Do you see why I didn't want to say any of this? Don't I look like a whiner or sound like one? I feel that I appear pathetic, and am actually. Because I am blaming the victim. That is how it works. This is also why I have been writing for the first time in years. I want out. The only way I can see is to use the gifts God gave me and hone them up to the point that maybe, just maybe, my dream of having a little farm of my own...in California near my son and my grandchildren, can come true.
I am simply going to post this so it is out in the ethers, and not weighing my heart down so heavily. Someday perhaps, I will beable to write about this in retrospect, as I did with my Thanksgiving at my Uncles, and write from a stance of empowerment. But right now, I do not feel strong when it comes to such a vulnerable situation that is happening now.
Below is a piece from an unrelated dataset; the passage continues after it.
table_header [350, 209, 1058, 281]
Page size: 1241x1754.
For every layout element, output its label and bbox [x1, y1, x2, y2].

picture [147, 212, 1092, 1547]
Please do not judge me harshly. I am merely working hard to survive.


Comments: 20
That said, let me give you a little gift ;)
WwW.SparkleTags.Com
Just know that we care, PeggyAnn. I care.
Love to you all. Love works through people. I believe that.
Jane C. you are right. Too many people take the status quo as normal; and Wilma, bless you that you mentioned my animals too.
In any event, good luck in improving your situation, PeggyAnn.
Stay strong. Pity that you can't set the housing people on those jerks.